To: mishedlo who wrote (13601)10/18/2004 2:05:41 PM
From: loantech  Respond to of 116555
 
mish it is scary.



To: mishedlo who wrote (13601)10/18/2004 2:09:53 PM
From: russwinter  Read Replies (1) | Respond to of 116555
 
<for their theory to be consistent they can't admit that this boom will end and result in falling prices. it's their achilles heel.>

I guess he doesn't put me in the company of Bugos and Saville, <g> as this is an easy one, primarily because once again the two of you ignore how prices are set, in US Dollars. A housing bust will wreck the US economy, and correspondingly the remaining myth about the USD, namely that the US is a "vibrant" economy, and is a "magnet" for the world's capital, and other such bogus nonsense. Once this illusion is shattered the USD will get dumped, relative to real assets, especially precious assets or stronger currencies. It (the USD) will have greatly diminished purchasing power, and that's the key point of my Inflationary Bust/Train Wreck/Crack Up Boom argument. I even feel economic assets like food, metals, and energy will fare well relatively to the USD. Now if he's arguing prices will deflate against gold, or some remaining surviving "super-currency", then yes, there will be deflation, but that doesn't appear to be your or his argument?

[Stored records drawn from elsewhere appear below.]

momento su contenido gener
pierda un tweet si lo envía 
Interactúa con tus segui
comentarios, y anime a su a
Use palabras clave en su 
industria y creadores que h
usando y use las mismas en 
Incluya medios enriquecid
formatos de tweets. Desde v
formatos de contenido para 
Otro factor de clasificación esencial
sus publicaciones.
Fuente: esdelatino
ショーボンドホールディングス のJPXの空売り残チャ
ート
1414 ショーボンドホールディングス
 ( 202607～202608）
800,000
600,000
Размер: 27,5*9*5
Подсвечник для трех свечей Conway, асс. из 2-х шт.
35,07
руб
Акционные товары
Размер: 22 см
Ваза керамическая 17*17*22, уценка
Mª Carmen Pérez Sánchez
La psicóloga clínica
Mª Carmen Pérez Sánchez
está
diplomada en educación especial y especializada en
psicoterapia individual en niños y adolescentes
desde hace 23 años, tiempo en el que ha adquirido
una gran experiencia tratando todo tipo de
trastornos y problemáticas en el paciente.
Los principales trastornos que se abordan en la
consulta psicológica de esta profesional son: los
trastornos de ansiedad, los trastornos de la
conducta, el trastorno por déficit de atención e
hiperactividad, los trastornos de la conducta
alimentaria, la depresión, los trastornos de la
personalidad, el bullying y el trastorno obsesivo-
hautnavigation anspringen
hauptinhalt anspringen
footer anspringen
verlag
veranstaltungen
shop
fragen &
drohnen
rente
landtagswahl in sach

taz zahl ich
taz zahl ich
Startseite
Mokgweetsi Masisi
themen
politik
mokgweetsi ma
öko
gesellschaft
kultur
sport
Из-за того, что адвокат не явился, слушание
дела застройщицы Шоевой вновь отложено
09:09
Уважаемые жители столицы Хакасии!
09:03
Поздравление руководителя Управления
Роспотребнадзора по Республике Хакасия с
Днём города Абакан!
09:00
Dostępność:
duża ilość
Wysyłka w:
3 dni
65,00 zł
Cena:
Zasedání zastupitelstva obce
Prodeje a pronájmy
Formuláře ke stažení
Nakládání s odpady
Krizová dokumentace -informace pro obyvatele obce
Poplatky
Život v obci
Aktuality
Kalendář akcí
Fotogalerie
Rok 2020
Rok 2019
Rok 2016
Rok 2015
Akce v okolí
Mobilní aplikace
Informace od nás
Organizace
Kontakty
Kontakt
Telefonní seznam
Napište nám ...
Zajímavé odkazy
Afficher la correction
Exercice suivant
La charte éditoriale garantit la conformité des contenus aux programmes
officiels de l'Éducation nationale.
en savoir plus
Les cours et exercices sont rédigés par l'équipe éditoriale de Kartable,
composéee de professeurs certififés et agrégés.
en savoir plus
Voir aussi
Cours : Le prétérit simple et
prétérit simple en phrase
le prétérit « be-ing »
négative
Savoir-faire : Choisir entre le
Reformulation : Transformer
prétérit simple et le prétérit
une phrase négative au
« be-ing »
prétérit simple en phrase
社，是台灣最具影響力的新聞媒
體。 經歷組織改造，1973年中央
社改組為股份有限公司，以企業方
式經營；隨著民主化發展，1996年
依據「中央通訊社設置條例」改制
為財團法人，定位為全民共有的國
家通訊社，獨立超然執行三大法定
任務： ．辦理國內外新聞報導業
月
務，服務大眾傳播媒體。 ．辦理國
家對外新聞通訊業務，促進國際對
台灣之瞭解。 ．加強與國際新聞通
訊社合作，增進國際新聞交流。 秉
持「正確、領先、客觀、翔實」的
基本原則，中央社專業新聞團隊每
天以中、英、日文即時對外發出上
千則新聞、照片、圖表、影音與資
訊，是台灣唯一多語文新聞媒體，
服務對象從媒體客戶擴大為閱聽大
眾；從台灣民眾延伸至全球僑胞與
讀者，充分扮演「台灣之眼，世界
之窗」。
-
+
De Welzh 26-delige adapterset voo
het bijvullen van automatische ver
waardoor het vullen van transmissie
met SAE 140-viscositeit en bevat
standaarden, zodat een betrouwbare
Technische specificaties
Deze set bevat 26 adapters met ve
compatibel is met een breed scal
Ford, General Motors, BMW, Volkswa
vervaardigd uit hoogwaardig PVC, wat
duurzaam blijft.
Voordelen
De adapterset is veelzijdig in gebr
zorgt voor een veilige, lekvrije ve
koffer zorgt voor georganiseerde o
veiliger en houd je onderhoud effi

To: mishedlo who wrote (13601)10/18/2004 2:40:04 PM
From: Crimson Ghost  Read Replies (3) | Respond to of 116555
 
Mish:

I agree with you and Heinz that the housing boom is rolling over and prices are posed to drop sharply. I also agree that a serious recession is not far off.

But this does not necessarily means deflation. I can easily envision soaring inflation in many goods and services even as the economy tanks.

That is what happened in Argentina not long ago. A collapsing currency triggered a virtual depression and soaring inflation at the same time.

We will see the same here when the buck finally hits the skids against the Asian currencies IMHO. Probably not nearly as bad as Argentina, but bad enough to smash BOTH stock and bonds a la the 1970s.